▸ EXERCISE REQUIREMENTS
The data below is to be written out exactly, with no pictures.

▸ INFORMATION PROVIDED
━━━━━━━━━━━━━━━━━━━━━━━━━━━━━━
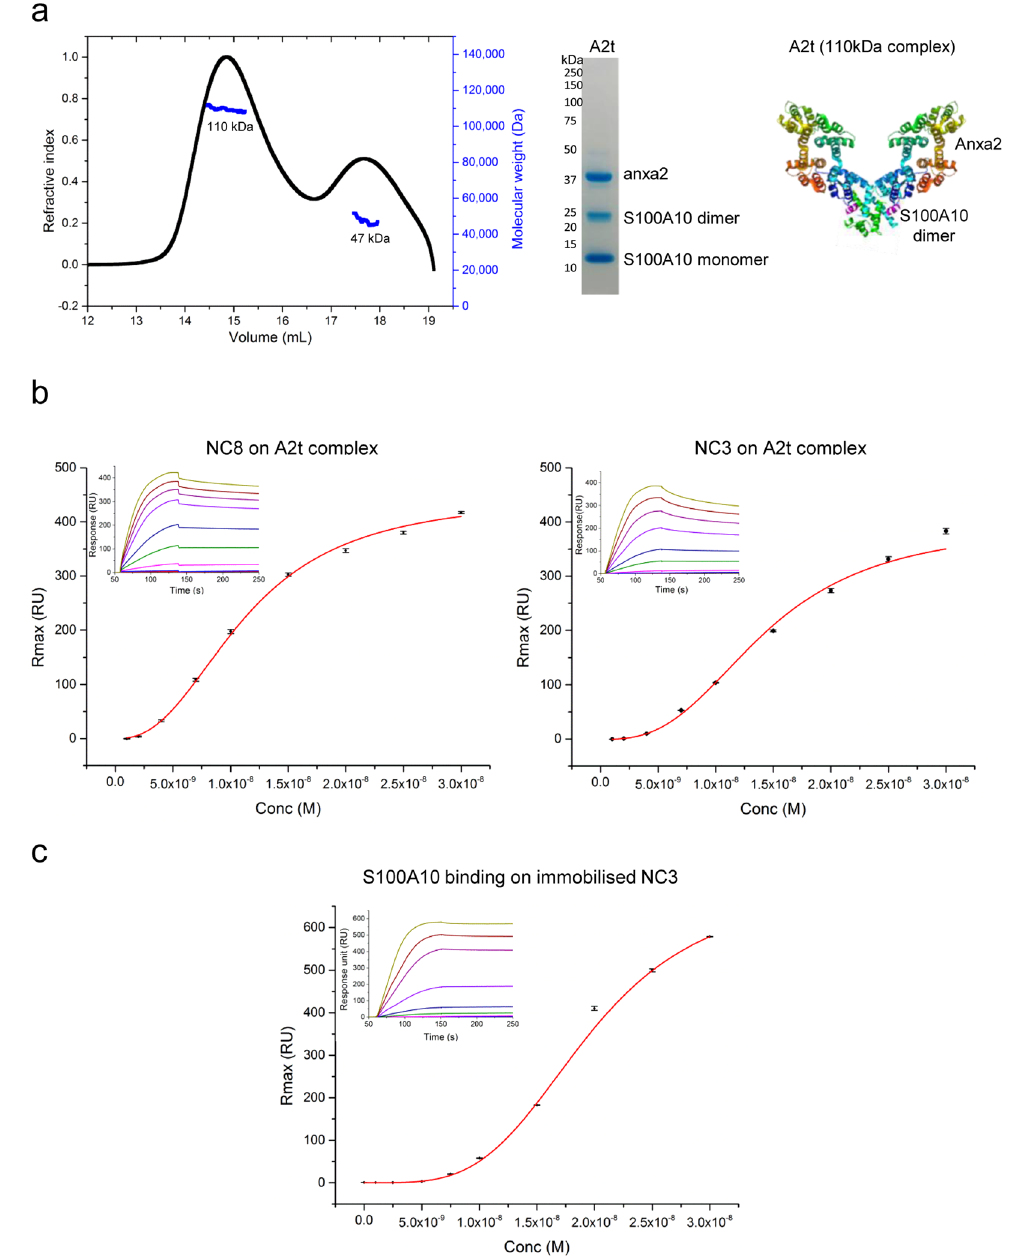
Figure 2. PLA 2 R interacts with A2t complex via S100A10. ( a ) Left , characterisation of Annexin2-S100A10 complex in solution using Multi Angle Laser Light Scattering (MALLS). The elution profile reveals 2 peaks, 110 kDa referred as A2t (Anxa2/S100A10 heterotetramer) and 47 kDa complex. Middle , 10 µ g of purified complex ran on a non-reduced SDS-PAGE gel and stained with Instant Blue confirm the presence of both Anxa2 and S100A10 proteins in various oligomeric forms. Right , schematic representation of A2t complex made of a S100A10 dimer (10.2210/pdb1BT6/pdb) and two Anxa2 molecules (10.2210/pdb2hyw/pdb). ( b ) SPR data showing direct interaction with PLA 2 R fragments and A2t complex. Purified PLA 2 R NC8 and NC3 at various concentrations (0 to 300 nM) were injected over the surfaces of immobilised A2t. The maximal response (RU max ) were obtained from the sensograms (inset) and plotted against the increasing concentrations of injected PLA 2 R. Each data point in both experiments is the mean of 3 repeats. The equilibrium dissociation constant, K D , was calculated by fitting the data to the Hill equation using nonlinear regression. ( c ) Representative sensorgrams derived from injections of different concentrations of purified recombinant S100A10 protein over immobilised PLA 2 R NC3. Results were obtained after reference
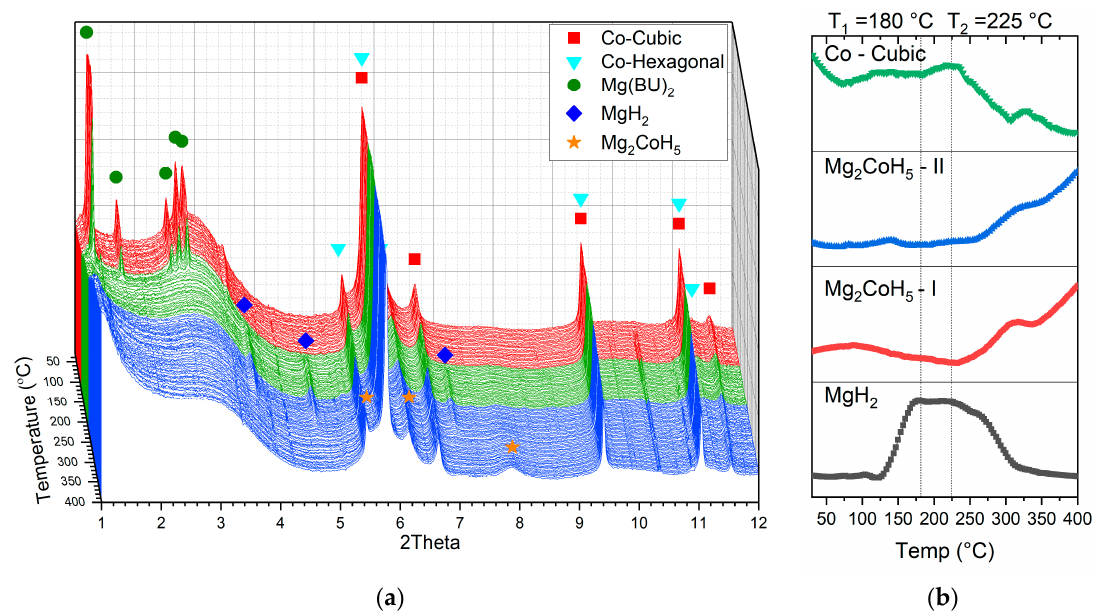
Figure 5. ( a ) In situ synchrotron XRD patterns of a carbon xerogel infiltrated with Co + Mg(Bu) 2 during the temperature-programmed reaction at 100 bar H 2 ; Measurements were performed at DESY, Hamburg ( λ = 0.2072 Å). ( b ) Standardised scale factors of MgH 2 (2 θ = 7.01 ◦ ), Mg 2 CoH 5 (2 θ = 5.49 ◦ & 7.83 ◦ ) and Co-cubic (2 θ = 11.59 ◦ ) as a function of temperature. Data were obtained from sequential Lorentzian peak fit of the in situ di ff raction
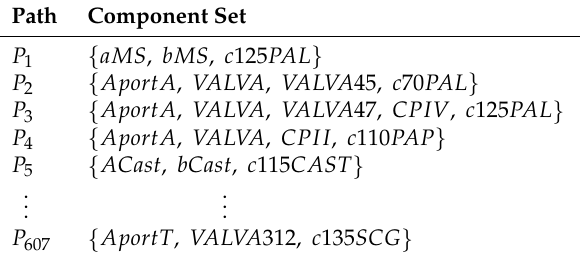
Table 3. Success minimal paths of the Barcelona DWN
━━━━━━━━━━━━━━━━━━━━━━━━━━━━━━
▸ RESPONSE TO THE EXERCISE
Figure 2. PLA 2 R interacts with A2t complex via S100A10. ( a ) Left , characterisation of Annexin2-S100A10 complex in solution using Multi Angle Laser Light Scattering (MALLS). The elution profile reveals 2 peaks, 110 kDa referred as A2t (Anxa2/S100A10 heterotetramer) and 47 kDa complex. Middle , 10 µ g of purified complex ran on a non-reduced SDS-PAGE gel and stained with Instant Blue confirm the presence of both Anxa2 and S100A10 proteins in various oligomeric forms. Right , schematic representation of A2t complex made of a S100A10 dimer (10.2210/pdb1BT6/pdb) and two Anxa2 molecules (10.2210/pdb2hyw/pdb). ( b ) SPR data showing direct interaction with PLA 2 R fragments and A2t complex. Purified PLA 2 R NC8 and NC3 at various concentrations (0 to 300 nM) were injected over the surfaces of immobilised A2t. The maximal response (RU max ) were obtained from the sensograms (inset) and plotted against the increasing concentrations of injected PLA 2 R. Each data point in both experiments is the mean of 3 repeats. The equilibrium dissociation constant, K D , was calculated by fitting the data to the Hill equation using nonlinear regression. ( c ) Representative sensorgrams derived from injections of different concentrations of purified recombinant S100A10 protein over immobilised PLA 2 R NC3. Results were obtained after reference
Figure 5. ( a ) In situ synchrotron XRD patterns of a carbon xerogel infiltrated with Co + Mg(Bu) 2 during the temperature-programmed reaction at 100 bar H 2 ; Measurements were performed at DESY, Hamburg ( λ = 0.2072 Å). ( b ) Standardised scale factors of MgH 2 (2 θ = 7.01 ◦ ), Mg 2 CoH 5 (2 θ = 5.49 ◦ & 7.83 ◦ ) and Co-cubic (2 θ = 11.59 ◦ ) as a function of temperature. Data were obtained from sequential Lorentzian peak fit of the in situ di ff raction
Table 3. Success minimal paths of the Barcelona DWN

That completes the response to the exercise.